Athletes do have to endure injuries, but that is the risk they have to take when they decide to play a professional sport. They should have acquired other skills that will enable them to enter another profession if they are injured while participating in a professional sport. Athletes have higher standards of living by choice; if for example, a single parent can raise three children on an inadequate salary, there is no reason an individual can not survive on well over 100,000 dollars a year. I am not saying these athletes should lower their standards to be equal with the level of an indigent, but they should be realistic when saying they can’t survive on several millions of dollars per year.

In conclusion, my proposal to this problem is arbitration. Not all of the professional athletes demand outrageous contracts. In many sports there are already salary caps which will help remedy this. The athletes have to agree to settle for less, and in compensation a possible retirement plan or some form of benefits should be assembled.

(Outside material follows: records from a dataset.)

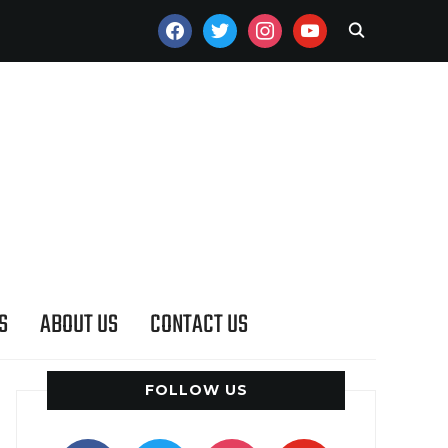
FACEBOOK
TWITTER
INSTAGRAM
YOUTUBE
S
ABOUT US
CONTACT US
FOLLOW US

The only athletes that I truly disagree with are the ones that can’t differentiate between “needs” and “wants”. Luxuries are wants, and necessities are needs; if they could settle for less (yet still reasonable) money they would avoid lockouts and holdouts, and continue to entertain our society, which is their whole purpose.

Boody, Kevin (High School football player).Personal interview. 18 Nov. 1999.

Farell, William E. “Holdout Continues”.New York Times 15 Aug.1998:E13

Gaetano, Chris (College football player).Personal interview 18 Nov. 1999.

Martinez, Michael. “Malone Wears Union Label.” Sports Illustrated 17 Aug, 1998:183-184

World Almanac and Book of Facts 1999. New Jersey: A Primedis Company, 1999.